Put that music on the radio, and I'll listen. Make it a prominent part of the church pageant or the school play. Splash it across a holiday movie. Pipe it from the loudspeakers. It doesn't take much to get me into the mood.
Perhaps once each holiday season, if I listen carefully enough, I will catch the rarely played opening to Bing Crosby's White Christmas: "The sun is shining. The grass is green. The orange and palm trees sway. There's never been such a day in Beverly Hills, L.A. But it's December the twenty-fourth, and I'm longing to be up north."
The music is just a part of the entire Christmas season, an appetizer for what is to come.

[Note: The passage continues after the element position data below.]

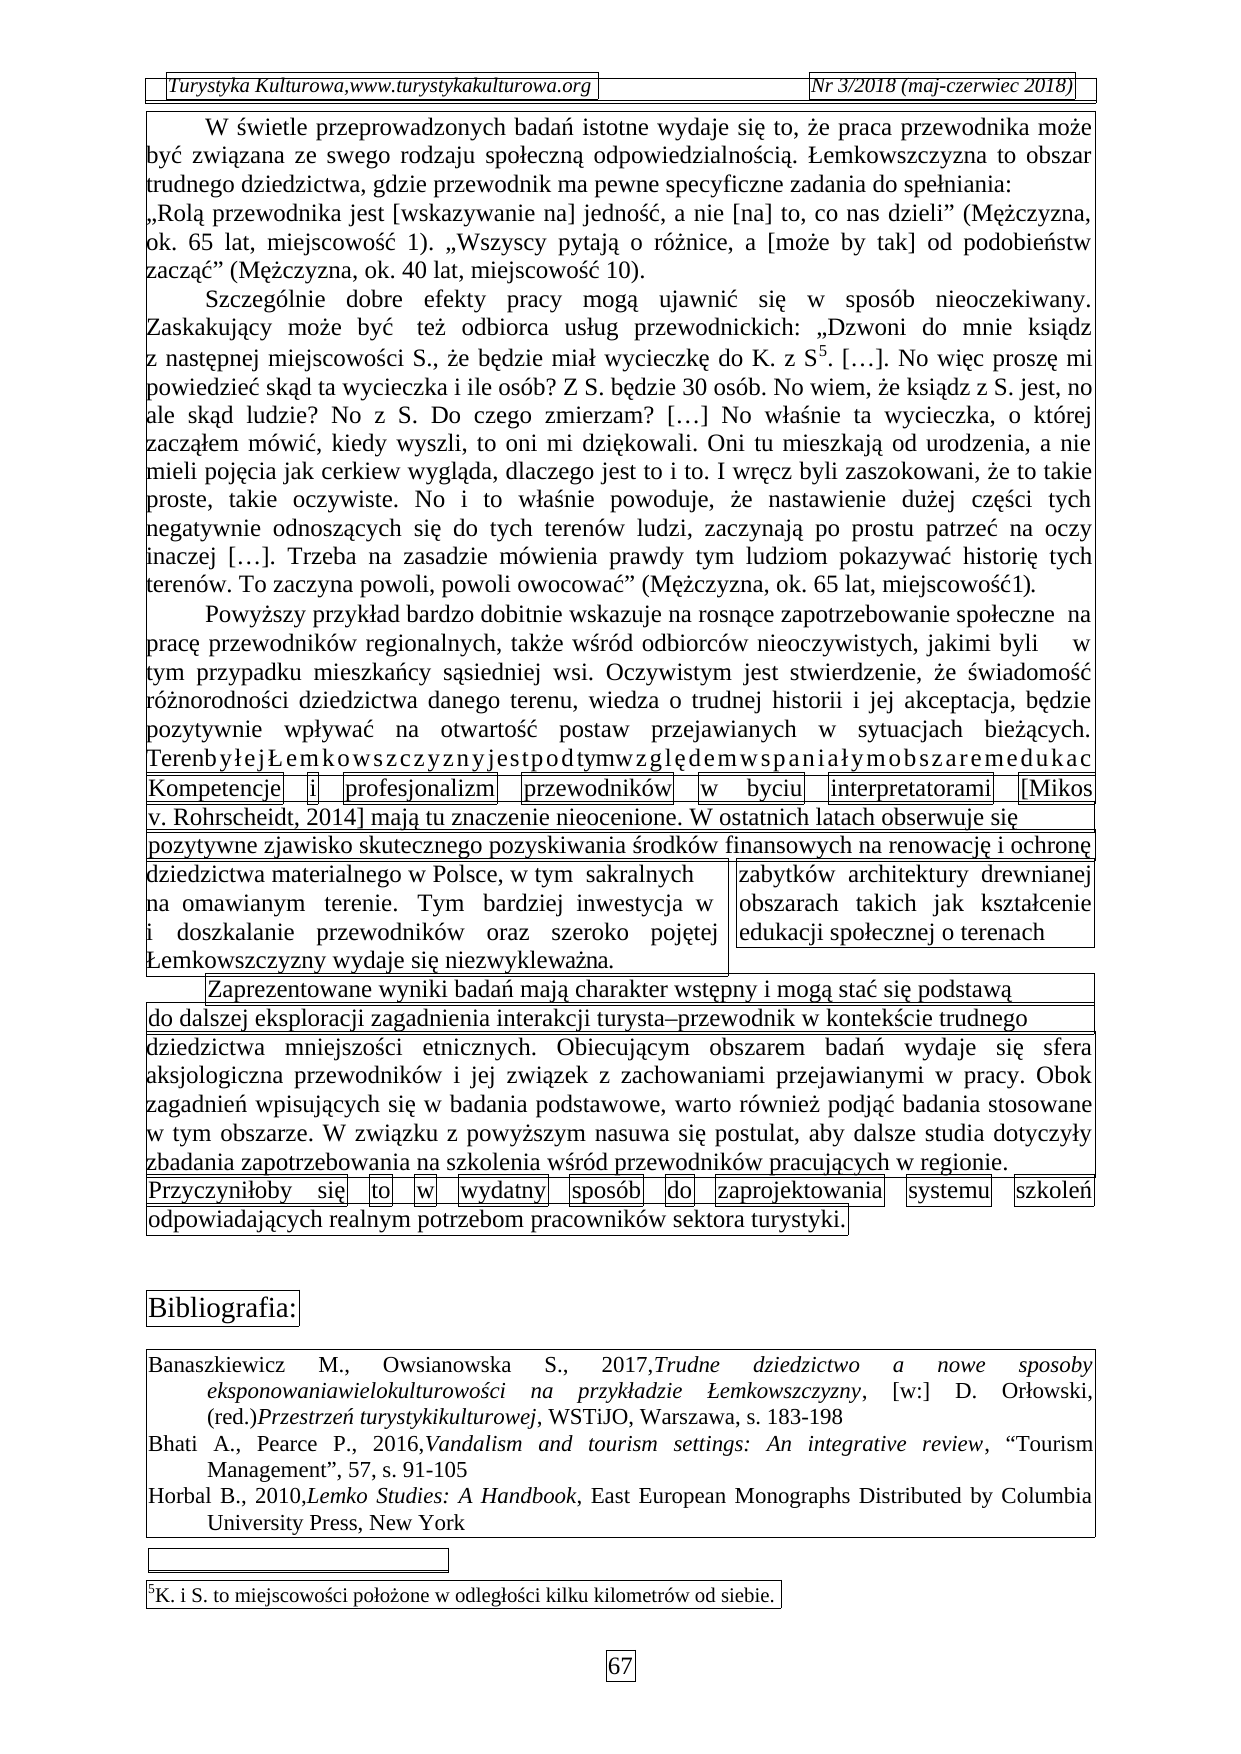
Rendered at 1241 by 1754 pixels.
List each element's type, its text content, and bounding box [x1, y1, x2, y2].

text do dalszej eksploracji zagadnienia interakcji turysta–przewodnik w kontekście trudnego [148, 1003, 1094, 1031]
text „Rolą przewodnika jest [wskazywanie na] jedność, a nie [na] to, co nas dzieli” (Mężczyzna, ok. 65 lat, miejscowość 1). „Wszyscy pytają o różnice, a [może by tak] od podobieństw zacząć” (Mężczyzna, ok. 40 lat, miejscowość 10). [147, 198, 1093, 284]
text to [371, 1175, 392, 1203]
text dziedzictwa mniejszości etnicznych. Obiecującym obszarem badań wydaje się sfera aksjologiczna przewodników i jej związek z zachowaniami przejawianymi w pracy. Obok zagadnień wpisujących się w badania podstawowe, warto również podjąć badania stosowane w tym obszarze. W związku z powyższym nasuwa się postulat, aby dalsze studia dotyczyły zbadania zapotrzebowania na szkolenia wśród przewodników pracujących w regionie. [147, 1032, 1093, 1175]
text [811, 73, 1075, 78]
text 67 [608, 1651, 634, 1679]
text szkoleń [1016, 1175, 1094, 1204]
text Banaszkiewicz M., Owsianowska S., 2017,Trudne dziedzictwo a nowe sposoby eksponowaniawielokulturowości na przykładzie Łemkowszczyzny, [w:] D. Orłowski, (red.)Przestrzeń turystykikulturowej, WSTiJO, Warszawa, s. 183-198 [148, 1351, 1093, 1430]
text systemu [908, 1175, 991, 1204]
text zaprojektowania [717, 1175, 884, 1204]
text Nr 3/2018 (maj-czerwiec 2018) [811, 79, 1075, 97]
text Kompetencje [148, 773, 283, 801]
text pozytywne zjawisko skutecznego pozyskiwania środków finansowych na renowację i ochronę [148, 830, 1094, 859]
text dziedzictwa materialnego w Polsce, w tym sakralnych na omawianym terenie. Tym bardziej inwestycja w i doszkalanie przewodników oraz szeroko pojętej Łemkowszczyzny wydaje się niezwykleważna. [147, 859, 726, 974]
text Zaprezentowane wyniki badań mają charakter wstępny i mogą stać się podstawą [207, 974, 1094, 1002]
text i [309, 773, 318, 801]
text wydatny [460, 1175, 548, 1203]
text Horbal B., 2010,Lemko Studies: A Handbook, East European Monographs Distributed by Columbia University Press, New York [148, 1482, 1093, 1535]
text interpretatorami [830, 773, 993, 801]
text Bibliografia: [148, 1291, 299, 1324]
text [168, 73, 598, 78]
text Powyższy przykład bardzo dobitnie wskazuje na rosnące zapotrzebowanie społeczne na pracę przewodników regionalnych, także wśród odbiorców nieoczywistych, jakimi byli w tym przypadku mieszkańcy sąsiedniej wsi. Oczywistym jest stwierdzenie, że świadomość różnorodności dziedzictwa danego terenu, wiedza o trudnej historii i jej akceptacja, będzie pozytywnie wpływać na otwartość postaw przejawianych w sytuacjach bieżących. TerenbyłejŁemkowszczyznyjestpodtymwzględemwspaniałymobszaremedukacyjnym. [147, 599, 1092, 775]
text profesjonalizm [345, 773, 497, 801]
text Szczególnie dobre efekty pracy mogą ujawnić się w sposób nieoczekiwany. Zaskakujący może być też odbiorca usług przewodnickich: „Dzwoni do mnie ksiądz z następnej miejscowości S., że będzie miał wycieczkę do K. z S5. […]. No więc proszę mi powiedzieć skąd ta wycieczka i ile osób? Z S. będzie 30 osób. No wiem, że ksiądz z S. jest, no ale skąd ludzie? No z S. Do czego zmierzam? […] No właśnie ta wycieczka, o której zacząłem mówić, kiedy wyszli, to oni mi dziękowali. Oni tu mieszkają od urodzenia, a nie mieli pojęcia jak cerkiew wygląda, dlaczego jest to i to. I wręcz byli zaszokowani, że to takie proste, takie oczywiste. No i to właśnie powoduje, że nastawienie dużej części tych negatywnie odnoszących się do tych terenów ludzi, zaczynają po prostu patrzeć na oczy inaczej […]. Trzeba na zasadzie mówienia prawdy tym ludziom pokazywać historię tych terenów. To zaczyna powoli, powoli owocować” (Mężczyzna, ok. 65 lat, miejscowość1). [147, 284, 1093, 598]
text 5K. i S. to miejscowości położone w odległości kilku kilometrów od siebie. [148, 1581, 781, 1607]
text w byciu [700, 773, 803, 801]
text do [667, 1175, 694, 1203]
text Turystyka Kulturowa,www.turystykakulturowa.org [168, 79, 598, 97]
text przewodników [523, 773, 673, 801]
text odpowiadających realnym potrzebom pracowników sektora turystyki. [148, 1204, 848, 1233]
text zabytków architektury drewnianej obszarach takich jak kształcenie edukacji społecznej o terenach [738, 859, 1092, 945]
text Bhati A., Pearce P., 2016,Vandalism and tourism settings: An integrative review, “Tourism Management”, 57, s. 91-105 [148, 1430, 1093, 1482]
text v. Rohrscheidt, 2014] mają tu znaczenie nieocenione. W ostatnich latach obserwuje się [148, 802, 1094, 829]
text Przyczyniłoby się [148, 1175, 347, 1203]
text W świetle przeprowadzonych badań istotne wydaje się to, że praca przewodnika może być związana ze swego rodzaju społeczną odpowiedzialnością. Łemkowszczyzna to obszar trudnego dziedzictwa, gdzie przewodnik ma pewne specyficzne zadania do spełniania: [147, 112, 1093, 198]
text [Mikos [1020, 773, 1094, 801]
text sposób [572, 1175, 643, 1203]
text w [416, 1175, 436, 1203]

It tells me to look forward to Scrooge as he undergoes his enlightenment, tinsel and candy canes just around the corner, trees in our houses ranging from Charlie Brownish to stately.
We can look forward to, or dread, shopping on the day after Thanksgiving (which I've never attempted) or at the very last minute (which I've always done). We can be sure of reading the annual calculation of the cost of four calling birds, three French hens and the rest. Even in our clime, we know that Frosty will come to life and that sunshine will bring him down.
There will be jingle bells and sleigh bells and church bells and The Miracle of the Bells. We might be tempted to have chestnuts roasting on an open fire, but beware: They tend to explode and pop out onto the carpet.
We will definitely find expressions we never hear the rest of the year: They were sore afraid; great with child; good tidings; swaddling clothes; away in a manger; heavenly hosts; myrrh and frankincense; and on Earth peace, good will toward men.
The movies help make the season: Miracle on 34th Street (the 1947 version); It's a Wonderful Life; Christmas in Connecticut; A Christmas Carol; Christmas Vacation; A Christmas Story ("You'll shoot your eye out!").
And we can't forget A Visit from St. Nicholas, the poem that still captures the magic of the gift-giving season for children young and old.
Did I forget anything? Snow? Let's hope so. Gift returns? Let's hope not. Eggnog and figgy pudding (whatever that is). Christmas cards and stamps and sweaters. Not quite enough wrapping paper to cover the package, but more than enough to litter the floor Christmas morning. Holly and mistletoe. Poinsettias and fruitcakes. Too many parties and way too many calories. Nativity scenes and frost. Bell-ringers and greetings. Reindeer and ho, ho, ho. Getting up early. Giving and receiving.
To me, there's nothing better than Christmas. I wish it lasted all year long. That's why I start celebrating in September.